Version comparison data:
▶

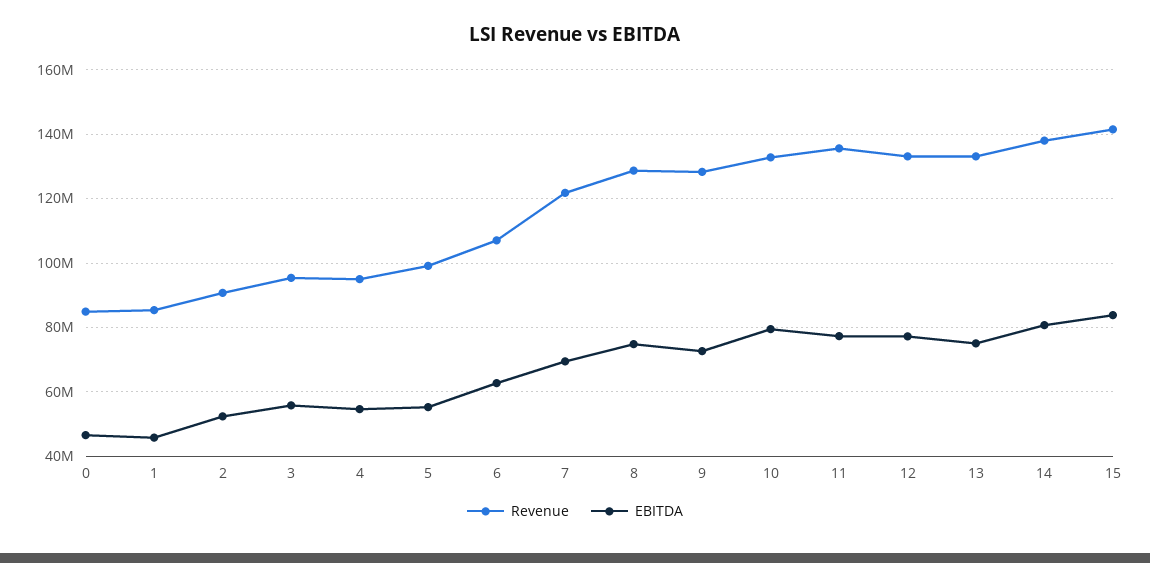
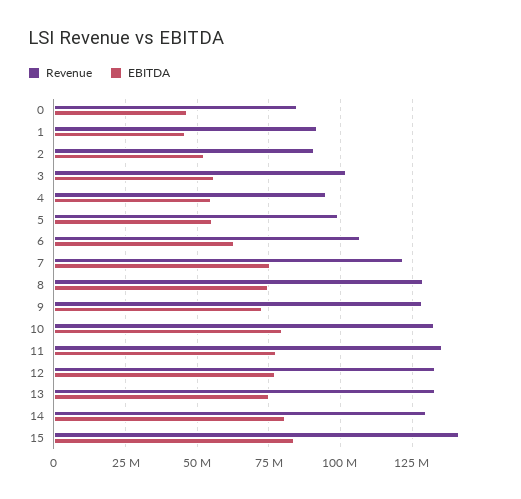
Revenue, 1: 86000000 -> 92500000
Revenue, 3: 96000000 -> 102500000
EBITDA, 7: 70000000 -> 75000000
Revenue, 14: 138000000 -> 130000000

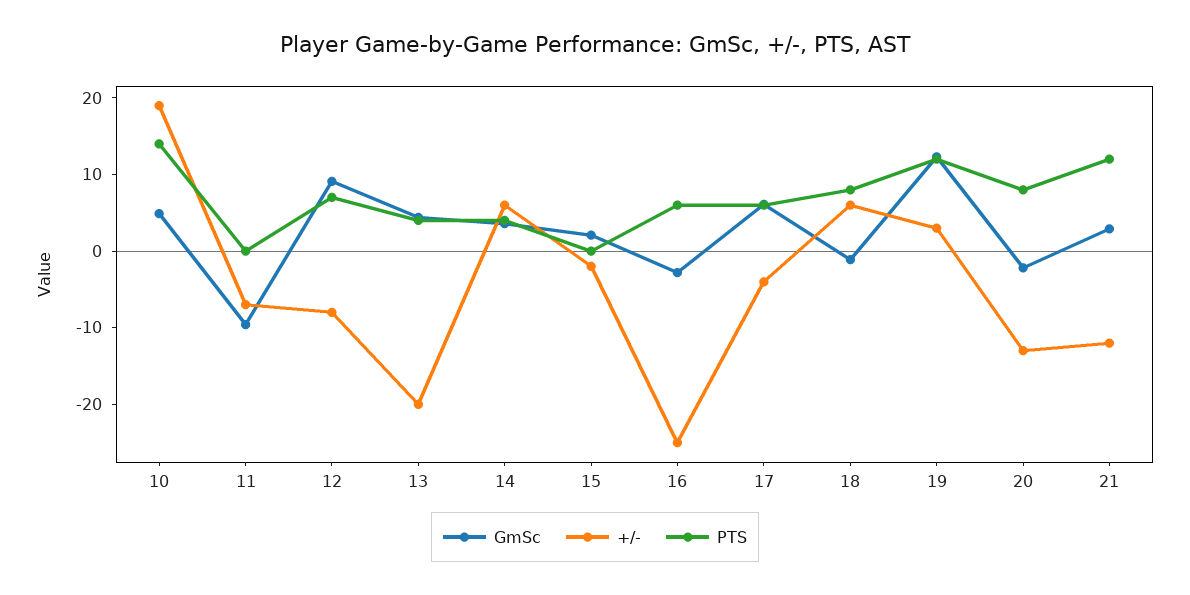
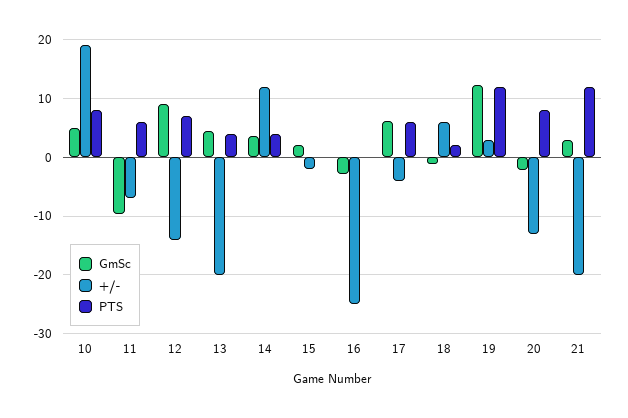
PTS, 10: 14 -> 8
PTS, 11: 0 -> 6
+/-, 12: -8 -> -14
+/-, 14: 6 -> 12
PTS, 16: 6 -> 0
PTS, 18: 8 -> 2
+/-, 21: -12 -> -20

◀

◆ **Your assignment**:
All entries above should be printed exactly, though without their pictures.

◆ **Exercise answer**:
Revenue, 1: 86000000 -> 92500000
Revenue, 3: 96000000 -> 102500000
EBITDA, 7: 70000000 -> 75000000
Revenue, 14: 138000000 -> 130000000

PTS, 10: 14 -> 8
PTS, 11: 0 -> 6
+/-, 12: -8 -> -14
+/-, 14: 6 -> 12
PTS, 16: 6 -> 0
PTS, 18: 8 -> 2
+/-, 21: -12 -> -20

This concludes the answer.